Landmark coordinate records
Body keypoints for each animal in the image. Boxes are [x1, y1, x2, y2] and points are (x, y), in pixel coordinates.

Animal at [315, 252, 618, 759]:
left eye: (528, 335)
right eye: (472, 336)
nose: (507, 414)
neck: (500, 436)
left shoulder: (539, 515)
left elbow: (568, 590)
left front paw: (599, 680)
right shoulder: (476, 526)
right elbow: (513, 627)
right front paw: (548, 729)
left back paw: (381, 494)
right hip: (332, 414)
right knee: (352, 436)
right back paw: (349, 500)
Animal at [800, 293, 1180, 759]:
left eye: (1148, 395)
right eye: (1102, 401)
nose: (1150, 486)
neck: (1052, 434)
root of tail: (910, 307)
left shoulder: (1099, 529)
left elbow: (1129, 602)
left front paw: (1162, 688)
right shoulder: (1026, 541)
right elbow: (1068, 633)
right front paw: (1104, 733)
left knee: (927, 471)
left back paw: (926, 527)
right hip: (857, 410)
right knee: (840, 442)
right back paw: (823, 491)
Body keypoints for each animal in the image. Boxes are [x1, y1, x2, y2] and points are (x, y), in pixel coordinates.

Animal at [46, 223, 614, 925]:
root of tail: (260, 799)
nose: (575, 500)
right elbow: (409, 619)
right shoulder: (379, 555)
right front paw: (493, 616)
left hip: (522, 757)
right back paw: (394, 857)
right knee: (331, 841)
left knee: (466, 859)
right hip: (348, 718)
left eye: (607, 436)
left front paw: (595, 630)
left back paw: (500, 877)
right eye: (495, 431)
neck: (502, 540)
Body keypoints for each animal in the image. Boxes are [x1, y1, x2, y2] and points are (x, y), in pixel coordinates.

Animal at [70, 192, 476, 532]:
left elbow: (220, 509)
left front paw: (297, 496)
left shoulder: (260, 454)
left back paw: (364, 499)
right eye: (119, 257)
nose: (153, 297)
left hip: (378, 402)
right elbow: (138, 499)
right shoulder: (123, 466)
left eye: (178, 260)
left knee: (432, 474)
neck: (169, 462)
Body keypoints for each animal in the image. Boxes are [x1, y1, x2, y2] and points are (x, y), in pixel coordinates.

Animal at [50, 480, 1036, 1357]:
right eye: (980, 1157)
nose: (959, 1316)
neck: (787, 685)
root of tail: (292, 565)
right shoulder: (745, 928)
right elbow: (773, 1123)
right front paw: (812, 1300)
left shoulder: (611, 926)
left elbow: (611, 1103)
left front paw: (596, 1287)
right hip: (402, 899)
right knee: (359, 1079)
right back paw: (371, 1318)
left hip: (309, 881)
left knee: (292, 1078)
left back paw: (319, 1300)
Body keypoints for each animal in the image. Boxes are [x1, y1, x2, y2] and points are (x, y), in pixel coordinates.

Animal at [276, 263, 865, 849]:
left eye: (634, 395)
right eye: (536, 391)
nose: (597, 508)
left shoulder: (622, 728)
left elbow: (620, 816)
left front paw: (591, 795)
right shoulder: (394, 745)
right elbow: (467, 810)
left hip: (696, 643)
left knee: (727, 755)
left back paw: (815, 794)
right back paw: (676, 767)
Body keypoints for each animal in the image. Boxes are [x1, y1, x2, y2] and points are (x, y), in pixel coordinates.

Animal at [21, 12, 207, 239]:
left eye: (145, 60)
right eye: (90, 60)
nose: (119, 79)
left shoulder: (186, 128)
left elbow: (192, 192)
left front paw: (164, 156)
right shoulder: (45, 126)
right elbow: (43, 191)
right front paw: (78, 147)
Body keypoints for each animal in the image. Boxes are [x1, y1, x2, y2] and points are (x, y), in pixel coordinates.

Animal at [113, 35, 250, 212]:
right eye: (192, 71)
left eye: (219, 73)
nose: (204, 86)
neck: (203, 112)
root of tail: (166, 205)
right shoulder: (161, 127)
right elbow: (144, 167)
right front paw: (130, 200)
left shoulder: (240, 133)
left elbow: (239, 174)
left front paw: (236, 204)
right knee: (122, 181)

--- WHAT THE TASK REQUIRES ---
Taking the records above, retype every line from the one with "left knee: (927, 471)" down to the one with "neck: (502, 540)", exactly and with nothing else.

--- SOLUTION TO THE PROBLEM ---
left knee: (927, 471)
left back paw: (926, 527)
right hip: (857, 410)
right knee: (840, 442)
right back paw: (823, 491)
Body keypoints for each animal in the image. Boxes are [x1, y1, x2, y2] and points are (x, y), in pixel coordinates.

Animal at [46, 223, 614, 925]:
root of tail: (260, 799)
nose: (575, 500)
right elbow: (409, 619)
right shoulder: (379, 555)
right front paw: (493, 616)
left hip: (522, 757)
right back paw: (394, 857)
right knee: (331, 841)
left knee: (466, 859)
right hip: (348, 718)
left eye: (607, 436)
left front paw: (595, 630)
left back paw: (500, 877)
right eye: (495, 431)
neck: (502, 540)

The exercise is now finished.